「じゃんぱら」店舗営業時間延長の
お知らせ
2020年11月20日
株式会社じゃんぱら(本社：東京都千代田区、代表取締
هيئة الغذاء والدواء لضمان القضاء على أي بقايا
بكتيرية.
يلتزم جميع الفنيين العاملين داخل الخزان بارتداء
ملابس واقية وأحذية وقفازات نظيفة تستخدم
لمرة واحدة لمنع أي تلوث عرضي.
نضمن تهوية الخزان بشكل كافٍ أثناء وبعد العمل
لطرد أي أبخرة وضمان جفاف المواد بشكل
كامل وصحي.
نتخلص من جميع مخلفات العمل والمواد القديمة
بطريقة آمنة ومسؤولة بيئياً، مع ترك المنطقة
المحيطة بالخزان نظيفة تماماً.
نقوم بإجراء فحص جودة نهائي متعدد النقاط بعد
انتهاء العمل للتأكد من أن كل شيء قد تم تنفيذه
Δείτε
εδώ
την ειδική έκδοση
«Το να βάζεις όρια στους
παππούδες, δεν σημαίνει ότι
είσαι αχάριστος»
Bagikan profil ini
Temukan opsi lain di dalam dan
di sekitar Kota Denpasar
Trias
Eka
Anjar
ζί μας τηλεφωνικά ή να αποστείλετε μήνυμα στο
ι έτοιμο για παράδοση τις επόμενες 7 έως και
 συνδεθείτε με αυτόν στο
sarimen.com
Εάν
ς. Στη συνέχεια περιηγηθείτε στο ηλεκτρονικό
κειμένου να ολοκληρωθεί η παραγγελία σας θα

◆ ◆ ◆ ◆ ◆ ◆ ◆

Copy each line holding the word "العمل" from the listing above.

Response below –
نضمن تهوية الخزان بشكل كافٍ أثناء وبعد العمل
نتخلص من جميع مخلفات العمل والمواد القديمة
انتهاء العمل للتأكد من أن كل شيء قد تم تنفيذه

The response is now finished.